For Ukraine, it began as a moment of disbelief-a violation of every treaty, every rule, every promise. Suddenly, the country that called itself a "sister" sent soldiers. The shock turned to fury. Nationalism, long a quiet current, surged to the surface.

After 2014, the idea of maximum distance from Russia became synonymous with survival. And in that rush for safety, came new frictions. Language, once just a household choice, became a political battlefield. The state pushed for rapid Ukrainization-in a country where at least half the people still spoke Russian at home, and almost everyone understood it. What was meant as protection of identity sometimes felt like rejection.

Meanwhile, Moscow doubled down on propaganda. Ukrainians were recast as "Nazis," their state called a "fiction," a "puppet," an "anti-Russia." Russian TV ran endless horror stories about the persecution of Russian speakers-and millions believed them. This was not foreign policy anymore. It was religion, fueled by fear.

Then came the competition of illusions. Russia poured billions into Crimea to prove that "life is better with us." New roads, bridges, and salaries-an attempt to turn annexation into a fairytale of success. At the same time, fighting simmered in Donbas. Some locals fled, others stayed, and in that vacuum a new "majority" was manufactured-a crowd that existed mostly on paper and television, cheering for Putin and thanking him for "protection."
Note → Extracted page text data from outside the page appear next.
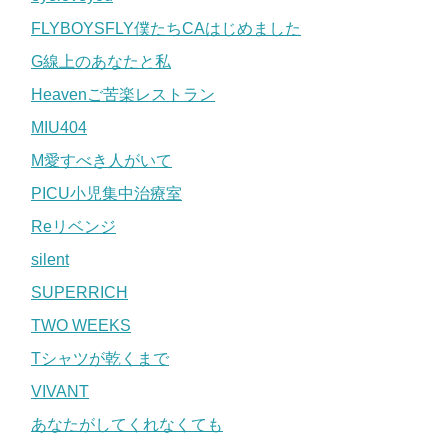
FLYBOYSFLY僕たちCAはじめました
G線上のあなたと私
Heavenご苦楽レストラン
MIU404
M愛すべき人がいて
PICU小児集中治療室
Reリベンジ
silent
SUPERRICH
TWO WEEKS
Tシャツが乾くまで
VIVANT
あなたがしてくれなくても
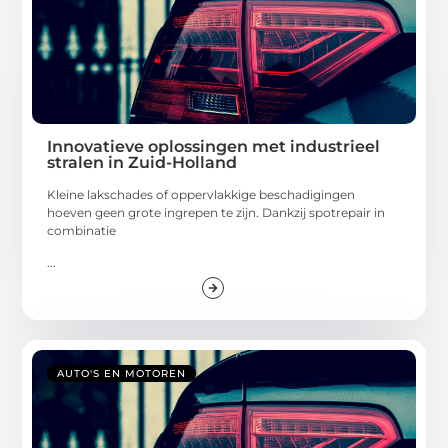
Innovatieve oplossingen met industrieel
stralen in Zuid-Holland
Kleine lakschades of oppervlakkige beschadigingen
hoeven geen grote ingrepen te zijn. Dankzij spotrepair in
combinatie
...
AUTO'S EN MOTOREN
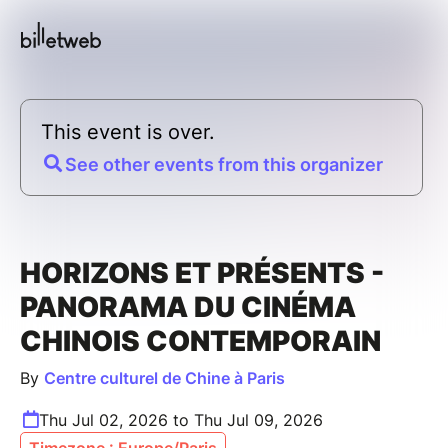
This event is over.
See other events from this organizer
HORIZONS ET PRÉSENTS -
PANORAMA DU CINÉMA
CHINOIS CONTEMPORAIN
By
Centre culturel de Chine à Paris
Thu Jul 02, 2026 to Thu Jul 09, 2026
Timezone : Europe/Paris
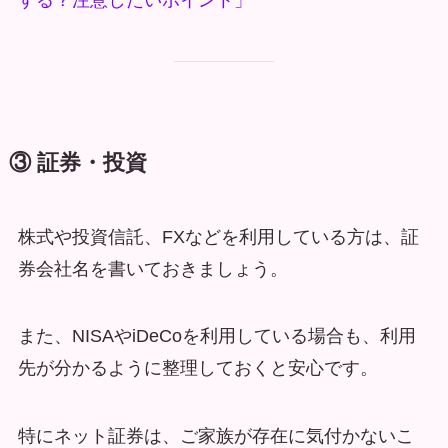
③ 証券・投資
株式や投資信託、FXなどを利用している方は、証
券会社名を書いておきましょう。
また、NISAやiDeCoを利用している場合も、利用
先が分かるように整理しておくと安心です。
特にネット証券は、ご家族が存在に気付かないこ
For a few years, the tension burned quietly, but as Putin's domestic approval ratings began to fall again, the temptation returned: Do another Crimea. One more short, victorious war. Crush Kyiv in three days, boost the polls, control the pipelines, show the world that Russia is still a superpower. It was a script written for 2014-played again in 2022. But this time, it failed.

What followed was everything Putin never expected. Instead of collapsing, Ukraine united. The nation he called "artificial" became more real than ever-a country reborn under fire. Instead of panic, the world responded with sanctions that froze hundreds of billions, isolated Russian banks, and stripped away decades of economic growth. Instead of awe, Russia inspired fear and disgust-its image abroad reduced to a paper tiger.

Inside Russia, victory parades gave way to funerals. Factories stalled for lack of parts. Hundreds of thousands fled the draft and the dictatorship. The "special operation" meant to restore greatness became the very thing that exposed its decay.

In the end, the war of mistakes achieved only one thing: it proved Ukraine's existence beyond any doubt. The more Moscow tried to erase it, the clearer it became. Every missile, every ruined building, every refugee-a living testimony that this nation cannot be absorbed, only recognized.

Putin wanted to make history. He did-but not the way he imagined.

In the end, what began as a political crisis revealed something far older-an argument that's been running for centuries. A clash not between governments, but between two different ways of being.

Russia and Ukraine were never "one people." They're relatives shaped by different conquerors, laws, and beliefs.

Ukraine's open frontier and Cossack past taught independence, self-rule, and resilience. Russia's imperial inheritance taught hierarchy, obedience, and control.

For centuries, one learned to endure invasion; the other learned to rule through fear. The Soviet Union tried to fuse them into one-but only buried the resentment deeper.

That's why today's war isn't just about territory. It's about memory, identity, and the eternal struggle over who gets to define reality.